DATA SHOWN section start
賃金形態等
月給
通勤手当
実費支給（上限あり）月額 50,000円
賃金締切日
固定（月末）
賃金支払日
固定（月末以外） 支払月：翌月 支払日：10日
DATA SHOWN section end
Copy out every line above word for word, changing nothing.

賃金形態等
月給
通勤手当
実費支給（上限あり）月額 50,000円
賃金締切日
固定（月末）
賃金支払日
固定（月末以外） 支払月：翌月 支払日：10日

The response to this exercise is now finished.